# [Required action]
Transcribe, character for character, the text given with each of the items below, covering every item. Leave the pictures out of your answer.

# [Provided data]
╭──

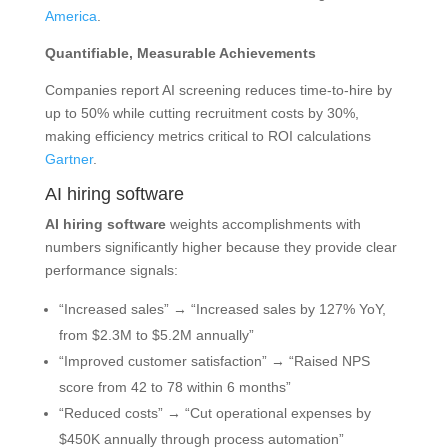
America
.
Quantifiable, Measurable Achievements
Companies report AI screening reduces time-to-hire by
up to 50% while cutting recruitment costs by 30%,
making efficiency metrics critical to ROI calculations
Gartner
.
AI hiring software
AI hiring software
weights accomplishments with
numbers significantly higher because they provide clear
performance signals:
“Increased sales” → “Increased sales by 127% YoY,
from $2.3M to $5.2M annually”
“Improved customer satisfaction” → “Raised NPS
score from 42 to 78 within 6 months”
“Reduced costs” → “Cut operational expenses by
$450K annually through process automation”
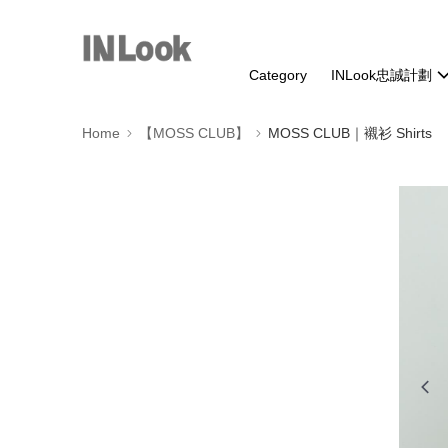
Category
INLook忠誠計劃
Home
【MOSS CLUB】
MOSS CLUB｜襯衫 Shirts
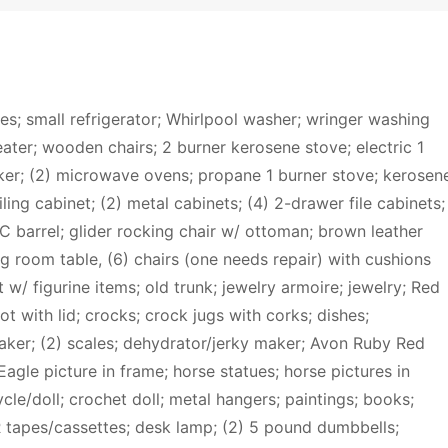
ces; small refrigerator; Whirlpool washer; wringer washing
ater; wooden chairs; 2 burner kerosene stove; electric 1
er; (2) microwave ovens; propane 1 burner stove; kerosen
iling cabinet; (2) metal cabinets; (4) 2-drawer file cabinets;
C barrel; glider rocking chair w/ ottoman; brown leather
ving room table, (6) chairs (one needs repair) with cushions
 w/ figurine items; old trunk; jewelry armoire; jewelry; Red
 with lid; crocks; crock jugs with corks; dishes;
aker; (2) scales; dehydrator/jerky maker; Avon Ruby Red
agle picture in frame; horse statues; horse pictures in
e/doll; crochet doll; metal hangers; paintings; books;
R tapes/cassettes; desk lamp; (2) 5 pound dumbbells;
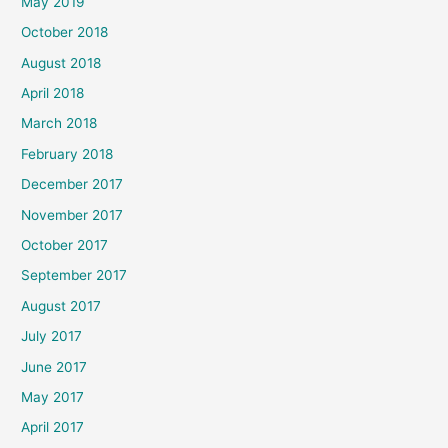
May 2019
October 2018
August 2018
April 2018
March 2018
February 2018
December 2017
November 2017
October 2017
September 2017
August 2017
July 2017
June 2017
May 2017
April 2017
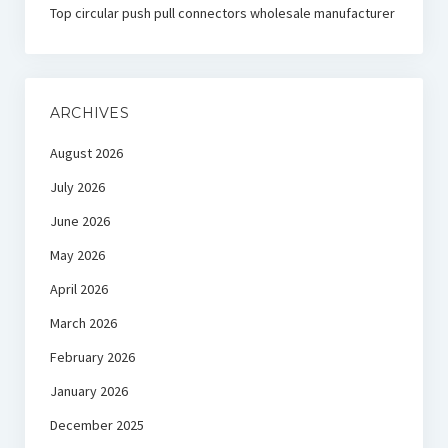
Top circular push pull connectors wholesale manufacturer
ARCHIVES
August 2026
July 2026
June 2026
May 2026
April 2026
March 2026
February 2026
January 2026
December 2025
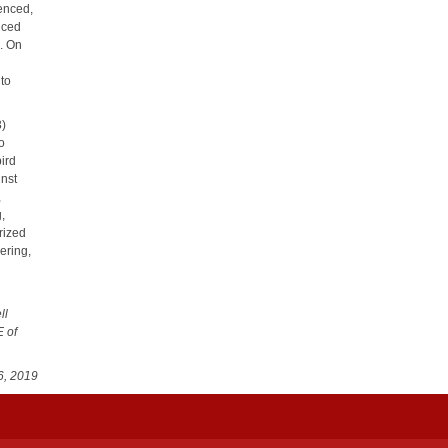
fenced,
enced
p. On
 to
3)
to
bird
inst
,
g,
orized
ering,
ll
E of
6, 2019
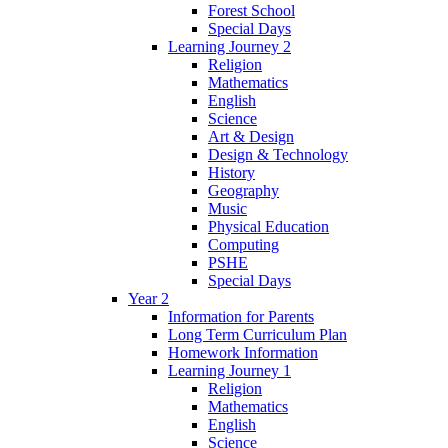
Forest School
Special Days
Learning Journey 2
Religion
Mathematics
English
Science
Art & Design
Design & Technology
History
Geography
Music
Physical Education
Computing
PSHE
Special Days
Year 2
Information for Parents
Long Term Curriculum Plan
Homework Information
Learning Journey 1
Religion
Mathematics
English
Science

╰──

# [Answer box]
America
.
Quantifiable, Measurable Achievements
Companies report AI screening reduces time-to-hire by
up to 50% while cutting recruitment costs by 30%,
making efficiency metrics critical to ROI calculations
Gartner
.
AI hiring software
AI hiring software
weights accomplishments with
numbers significantly higher because they provide clear
performance signals:
“Increased sales” → “Increased sales by 127% YoY,
from $2.3M to $5.2M annually”
“Improved customer satisfaction” → “Raised NPS
score from 42 to 78 within 6 months”
“Reduced costs” → “Cut operational expenses by
$450K annually through process automation”
Category
INLook忠誠計劃
Home
【MOSS CLUB】
MOSS CLUB｜襯衫 Shirts
ces; small refrigerator; Whirlpool washer; wringer washing
ater; wooden chairs; 2 burner kerosene stove; electric 1
er; (2) microwave ovens; propane 1 burner stove; kerosen
iling cabinet; (2) metal cabinets; (4) 2-drawer file cabinets;
C barrel; glider rocking chair w/ ottoman; brown leather
ving room table, (6) chairs (one needs repair) with cushions
 w/ figurine items; old trunk; jewelry armoire; jewelry; Red
 with lid; crocks; crock jugs with corks; dishes;
aker; (2) scales; dehydrator/jerky maker; Avon Ruby Red
agle picture in frame; horse statues; horse pictures in
e/doll; crochet doll; metal hangers; paintings; books;
R tapes/cassettes; desk lamp; (2) 5 pound dumbbells;
May 2019
October 2018
August 2018
April 2018
March 2018
February 2018
December 2017
November 2017
October 2017
September 2017
August 2017
July 2017
June 2017
May 2017
April 2017
Top circular push pull connectors wholesale manufacturer
ARCHIVES
August 2026
July 2026
June 2026
May 2026
April 2026
March 2026
February 2026
January 2026
December 2025
fenced,
enced
p. On
 to
3)
to
bird
inst
,
g,
orized
ering,
ll
E of
6, 2019
Forest School
Special Days
Learning Journey 2
Religion
Mathematics
English
Science
Art & Design
Design & Technology
History
Geography
Music
Physical Education
Computing
PSHE
Special Days
Year 2
Information for Parents
Long Term Curriculum Plan
Homework Information
Learning Journey 1
Religion
Mathematics
English
Science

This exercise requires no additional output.